• [What you have to do] Please switch "pose line" to "extrinsics line" in the listing below and reproduce it otherwise unchanged. Leave the pictures out of your answer.

• [Recorded data]

··········

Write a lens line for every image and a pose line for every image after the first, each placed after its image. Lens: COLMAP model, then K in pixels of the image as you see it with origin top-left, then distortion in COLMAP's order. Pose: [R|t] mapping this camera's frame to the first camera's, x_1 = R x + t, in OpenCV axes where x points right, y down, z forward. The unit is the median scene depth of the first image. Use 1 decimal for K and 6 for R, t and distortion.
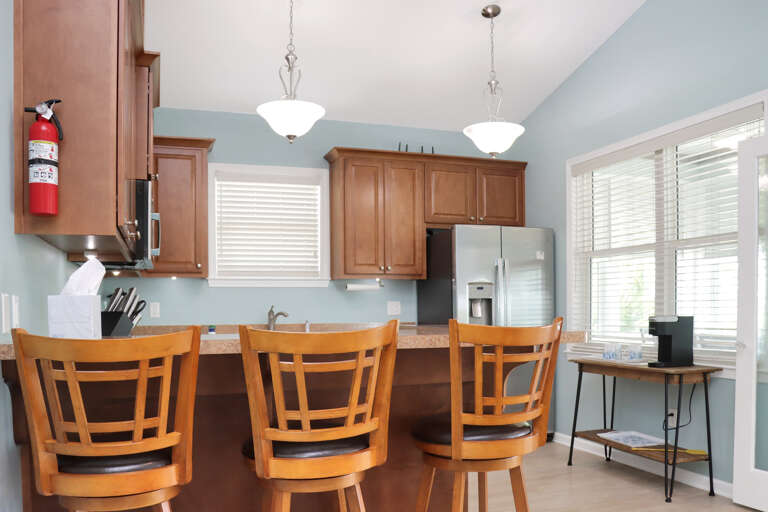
lens RADIAL K [[652.7, 0, 385.6], [0, 652.7, 334.0], [0, 0, 1]] dist [-0.088936, 0.009681]
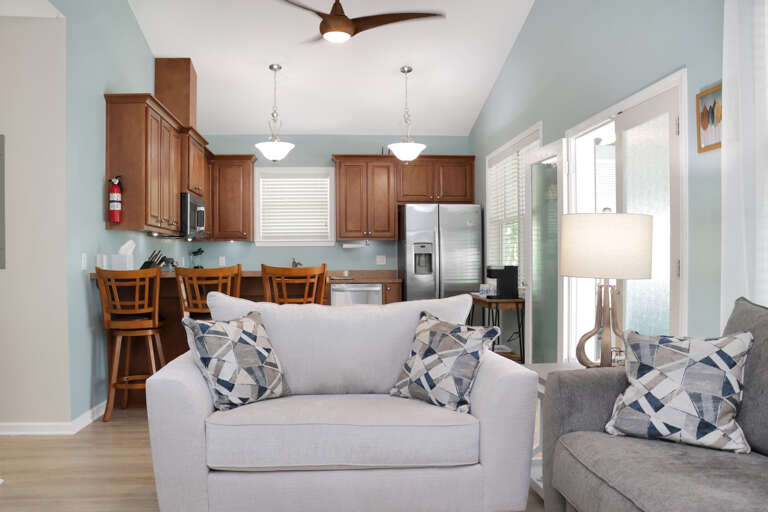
lens RADIAL K [[656.6, 0, 383.6], [0, 656.6, 271.8], [0, 0, 1]] dist [-0.188962, 0.192155]
pose [[0.967002, 0.004955, -0.254719, 0.440464], [-0.010889, 0.999701, -0.021893, 0.019727], [0.254534, 0.023944, 0.966767, -0.452665]]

··········

• [Solution for this exercise]
Write a lens line for every image and a extrinsics line for every image after the first, each placed after its image. Lens: COLMAP model, then K in pixels of the image as you see it with origin top-left, then distortion in COLMAP's order. Pose: [R|t] mapping this camera's frame to the first camera's, x_1 = R x + t, in OpenCV axes where x points right, y down, z forward. The unit is the median scene depth of the first image. Use 1 decimal for K and 6 for R, t and distortion.
lens RADIAL K [[652.7, 0, 385.6], [0, 652.7, 334.0], [0, 0, 1]] dist [-0.088936, 0.009681]
lens RADIAL K [[656.6, 0, 383.6], [0, 656.6, 271.8], [0, 0, 1]] dist [-0.188962, 0.192155]
pose [[0.967002, 0.004955, -0.254719, 0.440464], [-0.010889, 0.999701, -0.021893, 0.019727], [0.254534, 0.023944, 0.966767, -0.452665]]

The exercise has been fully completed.